#### Alıntılanan Metin ####

DÜNYADA genel kanı olarak,
insanın, “Ben bu yaşamda bir şey yaptığımı bilmek istiyorum” dediği noktada
benliğinin oturması, ortalama kırklı yaşlara denk gelmekte. Bunun nedeni ise,
yaşamı içerisinde ancak o yaş civarında ekonomik kaygılarını gidermiş olması
olarak karşımıza çıkmakta.
Yani
ekonomik seviyeleri ya yeterli bir noktaya ermiş oluyor ya da o seviyenin bir
daha yakalanamayacağı fark ediliyor.
Benlikle
alâkalı, insanı diğer bir insandan ayıran noktaların öne çıkması söz konusu
olduğunda, aradaki fark için ya bir üretim yapan şirket kurmak ya da dünyada
rakipsiz olarak iyilik yapan biri olmak gün yüzüne çıkar.
İyilikten
kasıt, en kısa hâliyle “bir başka insana veya bir başka canlıya fayda sağlamak”

#### Sağlanan Malzeme ####

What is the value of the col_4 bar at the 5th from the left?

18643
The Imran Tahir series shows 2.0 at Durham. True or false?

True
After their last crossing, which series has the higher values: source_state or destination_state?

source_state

####
#### Sağlanan Malzeme ####

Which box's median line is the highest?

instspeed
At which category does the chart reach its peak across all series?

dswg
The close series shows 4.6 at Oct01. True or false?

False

####

## Yapılacak İş
Benlik üzerine metne göre şu ifadelerin her biri için evet ya da hayır yazın ve kararı belirleyen sözcükleri metinden tırnak içinde aynen aktarın: 1. Benliğin oturması ortalama kırklı yaşlara denk gelir. 2. Bu yaşın nedeni, insanın o dönemde aile kurmuş olmasıdır. 3. İyilik en kısa hâliyle başka bir insana veya canlıya fayda sağlamak olarak tanımlanır.

## Yanıt
1. Evet: "benliğinin oturması, ortalama kırklı yaşlara denk gelmekte"
2. Hayır: "yaşamı içerisinde ancak o yaş civarında ekonomik kaygılarını gidermiş olması"
3. Evet: "bir başka insana veya bir başka canlıya fayda sağlamak"